2 The less commitment, the more freedom.
As ugly as that sounds, sometimes this is a good thing. Again, there are no set rules in an almost relationship. You're enjoying the flirting, but you don't have to stress out about him every second of your life because you're still in your happy phase. If you're not officially together, there's less guilt when you're crushing on another boy, or if you and he argue, there's less on the line.
One of the best things about the almost relationship is when you're doing things that he might not like and you feel guilty about it after. That's when you know that maybe it's time to step the dating up a notch to an actual relationship.
3 If you decide to leave, it will hurt less.
Without the pressure, without the commitments, face it—you may just be in it for the feeling of joy and kilig when you're with him, or the attention he gives you. Sometimes the love in an almost relationship might be superficial, because you never really get to test the waters of actually being with the person seriously. Look at the ugly truth, when you realize that maybe the almost relationship isn't working out for you, there's less pain and hardships because either way, you weren't a couple, really?
But there's nothing worse than regret.
1 There's magic in a relationship you don't get to experience.
If you love the person very much, sometimes it's frustrating that you aren't a legit couple yet. Even if you're scared to be someone's girlfriend, you have to admit that it's nice having someone who can call you his and you can call him yours. Maybe dates would be much sweeter because you can envision a future together, or you can release all your stress and problems to him and he'll really be there to listen because you need a boyfriend who cares for you so much. There's more pressure, yes, but there's also a pay-off that you won't understand until you remove the "almost" in your relationship.

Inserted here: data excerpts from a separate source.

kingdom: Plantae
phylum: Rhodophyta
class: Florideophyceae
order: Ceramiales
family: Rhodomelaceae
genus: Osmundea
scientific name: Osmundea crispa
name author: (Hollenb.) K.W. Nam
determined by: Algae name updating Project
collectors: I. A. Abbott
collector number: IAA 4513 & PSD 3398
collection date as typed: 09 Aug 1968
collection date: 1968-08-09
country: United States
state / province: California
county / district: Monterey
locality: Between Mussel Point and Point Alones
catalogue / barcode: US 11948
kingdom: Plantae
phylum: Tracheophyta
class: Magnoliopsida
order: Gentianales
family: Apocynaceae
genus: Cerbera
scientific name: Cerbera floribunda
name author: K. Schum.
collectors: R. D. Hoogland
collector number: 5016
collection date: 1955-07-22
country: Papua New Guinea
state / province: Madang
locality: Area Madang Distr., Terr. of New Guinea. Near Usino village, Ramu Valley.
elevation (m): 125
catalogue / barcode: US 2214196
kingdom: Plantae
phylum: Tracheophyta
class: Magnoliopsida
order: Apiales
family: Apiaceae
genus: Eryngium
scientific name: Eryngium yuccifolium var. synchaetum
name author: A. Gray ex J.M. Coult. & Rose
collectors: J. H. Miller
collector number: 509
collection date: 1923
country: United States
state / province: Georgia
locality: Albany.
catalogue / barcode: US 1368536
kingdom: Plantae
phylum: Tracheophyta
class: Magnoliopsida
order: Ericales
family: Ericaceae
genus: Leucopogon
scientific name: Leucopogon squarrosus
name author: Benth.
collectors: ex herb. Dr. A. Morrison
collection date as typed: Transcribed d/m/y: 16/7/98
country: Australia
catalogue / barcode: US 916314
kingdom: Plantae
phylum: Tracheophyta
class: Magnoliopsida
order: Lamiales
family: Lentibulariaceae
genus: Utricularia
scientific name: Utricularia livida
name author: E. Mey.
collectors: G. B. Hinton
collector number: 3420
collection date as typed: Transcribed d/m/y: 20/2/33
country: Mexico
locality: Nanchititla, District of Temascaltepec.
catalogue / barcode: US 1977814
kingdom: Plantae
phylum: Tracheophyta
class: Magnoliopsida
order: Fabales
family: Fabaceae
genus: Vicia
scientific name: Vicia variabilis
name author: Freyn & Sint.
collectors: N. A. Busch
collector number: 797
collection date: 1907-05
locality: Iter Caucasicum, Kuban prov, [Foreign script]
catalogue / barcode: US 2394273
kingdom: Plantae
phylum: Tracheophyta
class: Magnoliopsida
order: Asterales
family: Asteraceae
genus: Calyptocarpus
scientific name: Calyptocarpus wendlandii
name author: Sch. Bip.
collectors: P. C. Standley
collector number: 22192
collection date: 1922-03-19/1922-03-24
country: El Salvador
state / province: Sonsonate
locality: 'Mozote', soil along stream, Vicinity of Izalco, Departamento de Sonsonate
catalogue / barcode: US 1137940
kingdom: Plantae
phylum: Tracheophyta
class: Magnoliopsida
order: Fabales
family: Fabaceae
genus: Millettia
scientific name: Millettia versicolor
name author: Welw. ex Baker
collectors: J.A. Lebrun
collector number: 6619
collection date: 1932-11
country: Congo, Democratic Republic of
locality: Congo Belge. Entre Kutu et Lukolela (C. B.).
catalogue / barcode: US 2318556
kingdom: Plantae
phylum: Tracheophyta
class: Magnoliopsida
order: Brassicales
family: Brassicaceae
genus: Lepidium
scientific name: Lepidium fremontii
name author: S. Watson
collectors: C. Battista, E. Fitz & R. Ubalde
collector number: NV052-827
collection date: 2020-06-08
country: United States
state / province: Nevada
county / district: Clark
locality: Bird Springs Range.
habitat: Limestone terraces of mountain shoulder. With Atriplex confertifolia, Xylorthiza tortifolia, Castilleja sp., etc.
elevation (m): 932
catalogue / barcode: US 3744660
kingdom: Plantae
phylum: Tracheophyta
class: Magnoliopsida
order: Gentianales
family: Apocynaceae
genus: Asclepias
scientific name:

2 It's more frustrating trying to find out your actual status.
Every girl in an almost relationship who is serious about it, knows this and hates it! You're not official but you see each other every day, you text him every minute and you dream about his face every day. You don’t have any commitments, but you don't know whether or not you can date other boys because he'll feel bad if you do. You feel obligated to go out on dates with him over your friends, but he's not your boyfriend. It's really an irritating grey area and you'll always find yourself in situations where you're not sure if it's okay to put yourself first because either way you're not a couple and there shouldn't be any expectations, or to put him first cause well you do like or love each other. It's all really confusing.
3 When he leaves, it will hurt more.
The thing about every almost, and even real, relationship is that it's the work of two people, not just you. You can't control what the other person is feeling and sometimes when you're at your ultimate high with him, you wouldn't know if he could possibly be falling out already. Label or no label, you still give a piece of yourself to him, maybe with the hopes you'll become more than just this almost, or maybe just for the moment. The lack of commitment is a risk that you have to take because he may or may not be expecting the same things you are.
It's hard to have an actual sit-down talk with a boy where you explain all your feelings and lay down what you want and need as you become almost boyfriend and almost girlfriend, but this is important because you have to know these things to avoid painful and abrupt endings.
Think about your almost relationship, what it is and what it could be, and find out if you want it to be more or if you're happy exactly where you are. Because sometimes there's a good side to your almost—you almost had a relationship with a guy who was actually a jerk. You almost kissed a guy who would eventually leave you for someone else. But that it can also be bad—you almost became the girlfriend of the man of your dreams. You almost admitted to him that you love him, but he was gone before you knew it.